Anuj Tandon, partner – India & UAE, BITKRAFT Ventures, stated, "Regulatory clarity in 2025 has been a turning point for gaming investments in India. As capital moves away from short-term models, we’re seeing stronger opportunities in game development, core technologies, and gaming-influenced interactive media platforms."
Esports is touted to be India’s next big youth media growth story. The twin formats of esports and free-to-play (F2P) appear well-positioned, at least on paper, to achieve RMG-like success. The country’s esports space, valued at ₹1,100 crore in 2024, is expected to grow at a 35% CAGR annually over the next five years on the back of streaming, sponsorships and tournament rights.
F2P mobile games also dominate the world of downloads. A rising mid-core/core gamer base (200 million+) and adequate policy support can bring more brands and publishers together, helping esports unlock its full potential.
Akshat Rathee says the single biggest unlock for esports is "depth", specifically having multiple esports titles in India with stable, year-long competitive calendars. "One or two marquee events are not enough to build a global esports nation.
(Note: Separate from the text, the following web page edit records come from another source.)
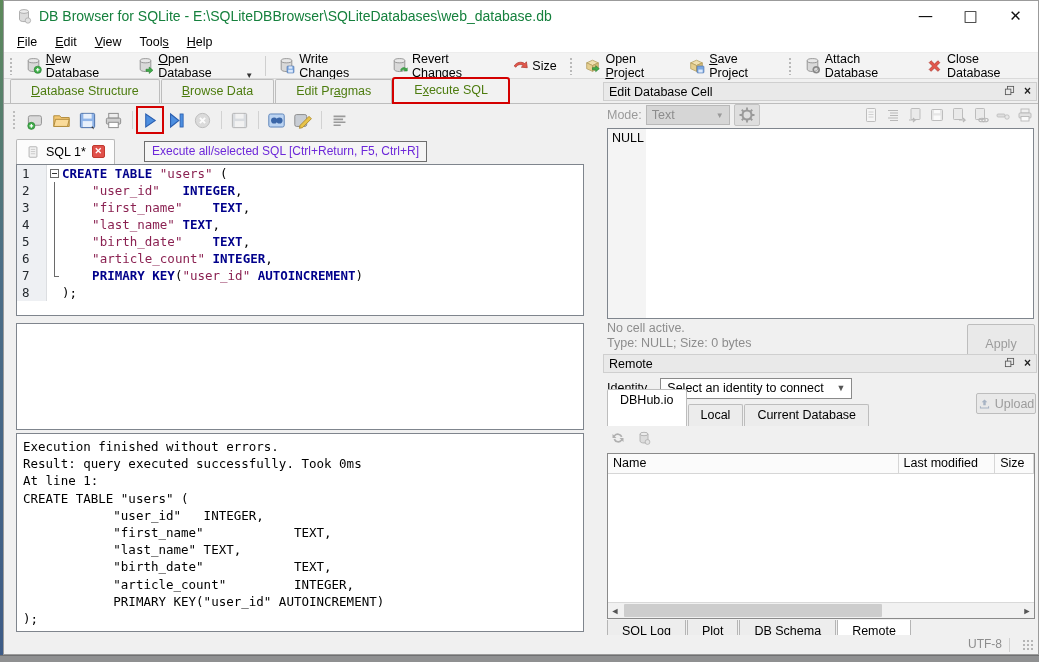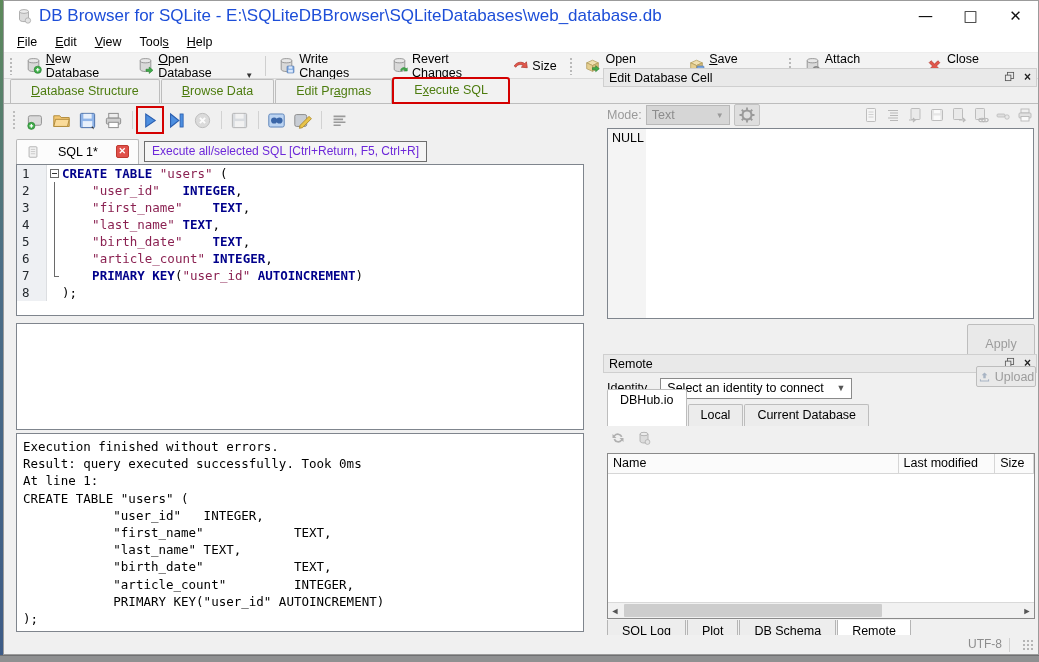--- a/index.html
+++ b/index.html
@@ -9,21 +9,21 @@
   .desktop-sliver { position:absolute; left:0; top:0; width:3px; height:662px;
     background:linear-gradient(#5d8a5a 0%, #4d6f86 40%, #3d5b86 100%); }
   .taskbar-strip { position:absolute; left:0; bottom:0; width:1039px; height:7px; background:#8f9091; border-top:1px solid #6f7071; }
 
   .window { position:absolute; left:3px; top:0; width:1036px; height:655px;
     background:#f0f0f0; border:1px solid #9b9b9b; }
 
   
   .titlebar { height:30px; background:#ffffff; display:flex; align-items:center; }
   .titlebar .app-icon { margin:0 6px 0 11px; width:18px; height:18px; }
-  .titlebar .title-text { font-size:17px; color:#1d4ed8; }
+  .titlebar .title-text { font-size:14px; color:#15803d; }
   .win-controls { margin-left:auto; display:flex; height:100%; }
   .win-btn { width:45px; height:100%; display:flex; align-items:center; justify-content:center;
     font-size:15px; color:#111; font-family:"DejaVu Sans",sans-serif; }
 
   
   .menubar { height:22px; background:#ffffff; display:flex; align-items:center; padding-left:4px; border-bottom:1px solid #ededed; }
   .menu-item { font-size:12.5px; color:#000; padding:3px 9px; }
   .menu-item u { text-decoration:underline; }
 
   
@@ -48,21 +48,21 @@
   .sql-toolbar { position:absolute; left:8px; top:105px; height:28px; display:flex; align-items:center; }
   .sqltb-handle { width:5px; height:20px; margin-right:6px;
     background-image:radial-gradient(#bdbdbd 35%, transparent 36%); background-size:4px 4px; }
   .sql-icon { width:24px; height:24px; display:flex; align-items:center; justify-content:center; margin-right:2px; position:relative; }
   .sql-icon svg { width:19px; height:19px; }
   .sql-icon.annotated { outline:2px solid #d40000; outline-offset:0px; }
   .sql-sep { width:1px; height:18px; background:#d2d2d2; margin:0 5px; }
 
   
   .sqltab-row { position:absolute; left:12px; top:138px; height:25px; display:flex; }
-  .sql-doc-tab { display:flex; align-items:center; gap:18px; border:1px solid #b9b9b9; border-bottom:none;
+  .sql-doc-tab { display:flex; align-items:center; gap:6px; border:1px solid #b9b9b9; border-bottom:none;
     background:#fcfcfc; border-radius:2px 2px 0 0; padding:3px 9px 4px; font-size:12.5px; }
   .tab-close-badge { width:13px; height:13px; background:#e0504a; border:1px solid #c0392f; border-radius:2px;
     color:#fff; font-size:9px; line-height:11px; text-align:center; font-weight:bold; }
   .tooltip { position:absolute; left:140px; top:140px; height:21px; background:#f5f5f5; border:1px solid #6e6e6e;
     font-size:12px; color:#6d28d9; padding:2px 7px; white-space:nowrap; }
 
   
   .pane { position:absolute; left:12px; width:568px; background:#fff; border:1px solid #7f858d; }
   .editor { top:163px; height:152px; display:flex; flex-direction:column; font-family:"DejaVu Sans Mono",monospace; font-size:12.5px; overflow:hidden; }
   .ed-line { display:flex; height:17px; line-height:17px; }
@@ -105,21 +105,21 @@
   .cell-status { position:absolute; left:603px; top:320px; font-size:12.5px; color:#8d8d8d; line-height:15px; }
   .btn-disabled { position:absolute; background:#e9e9e9; border:1px solid #bdbdbd; border-radius:2px; color:#9c9c9c;
     font-size:12.5px; display:flex; align-items:center; justify-content:center; gap:4px; }
   .apply-btn { left:963px; top:323px; width:68px; height:40px; }
 
   .identity-row { position:absolute; left:599px; top:374px; width:434px; height:26px; display:flex; align-items:center; padding:0 4px; }
   .identity-label { font-size:12.5px; color:#000; margin-right:13px; }
   .combo-enabled { height:21px; background:#fff; border:1px solid #8a8a8a; color:#000; font-size:12.5px;
     display:flex; align-items:center; padding:0 6px; width:192px; }
   .combo-enabled .arrow { margin-left:auto; font-size:9px; color:#555; padding-left:8px; }
-  .upload-btn { left:972px; top:365px; width:60px; height:21px; }
+  .upload-btn { left:972px; top:392px; width:60px; height:21px; }
   .upload-btn svg { width:13px; height:13px; }
 
   .remote-tabs { position:absolute; left:603px; top:402px; height:23px; display:flex; align-items:flex-end; }
   .rtab { font-size:12.5px; padding:3px 12px 4px; border:1px solid #bdbdbd; border-bottom:none; border-radius:2px 2px 0 0;
     background:#ececec; margin-right:1px; color:#000; }
   .rtab.selected { background:#fff; padding-bottom:19px; }
 
   .remote-icons { position:absolute; left:606px; top:428px; height:22px; display:flex; gap:10px; align-items:center; }
   .remote-icons svg { width:16px; height:16px; }
 
@@ -451,21 +451,21 @@
 At line 1:
 CREATE TABLE "users" (
             "user_id"   INTEGER,
             "first_name"            TEXT,
             "last_name" TEXT,
             "birth_date"            TEXT,
             "article_count"         INTEGER,
             PRIMARY KEY("user_id" AUTOINCREMENT)
 );</div>
 
-  <div class="dock-header" style="top:67px">
+  <div class="dock-header" style="top:81px">
     <span>Edit Database Cell</span>
     <span class="hdr-icons">
       <span class="hdr-icon" id="float1"><svg viewBox="0 0 16 16" xmlns="http://www.w3.org/2000/svg">
             <rect x="5" y="2" width="9" height="9" fill="none" stroke="#555" stroke-width="1.2"></rect>
             <rect x="2" y="6" width="8" height="8" fill="#e9e9e9" stroke="#555" stroke-width="1.2"></rect>
           </svg></span>
       <span class="hdr-close">×</span>
     </span>
   </div>
 
@@ -532,20 +532,24 @@
             <rect x="4" y="9.5" width="8" height="4.5" fill="#fafafa" stroke="#b8b8b8" stroke-width="0.9"></rect>
           </svg>
         </span>
       </span>
   </div>
 
   <div class="cell-editor">
     <div class="cell-gutter">NULL</div>
   </div>
 
+  <div class="cell-status">
+    <div>No cell active.</div>
+    <div>Type: NULL; Size: 0 bytes</div>
+  </div>
   <div class="btn-disabled apply-btn">Apply</div>
 
   <div class="dock-header" style="top:353px">
     <span>Remote</span>
     <span class="hdr-icons">
       <span class="hdr-icon" id="float2"><svg viewBox="0 0 16 16" xmlns="http://www.w3.org/2000/svg">
             <rect x="5" y="2" width="9" height="9" fill="none" stroke="#555" stroke-width="1.2"></rect>
             <rect x="2" y="6" width="8" height="8" fill="#e9e9e9" stroke="#555" stroke-width="1.2"></rect>
           </svg></span>
       <span class="hdr-close">×</span>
We need several titles across mobile, PC, and console running structured leagues, seasonal circuits, and international qualification pathways throughout the year."
Once that happens, everything else compounds: "athlete development becomes predictable, teams can plan careers, brands invest long-term, and fans stay engaged" beyond single tournaments, he said, adding that 2026 will be about turning scale into structure and structure into sustained global relevance.
Nitish Mittersain, joint MD and CEO, Nazara Technologies, says, "India’s gaming sector is at an inflection point, with scalable models, original IP and global distribution coming together. Strengths in video, free-to-play and social gaming position the market for durable, long-term growth. 2026 offers a compelling window for sustained value creation."
India already has the player base, the viewership and the passion, agrees Agarwal. "What will separate us globally is how early and how well we identify, train, and support talent across titles."
He says if India can align government support, publisher collaboration and organisational discipline around talent development, "we will not just participate globally, we will consistently compete at the highest level. That is the step that turns potential into leadership."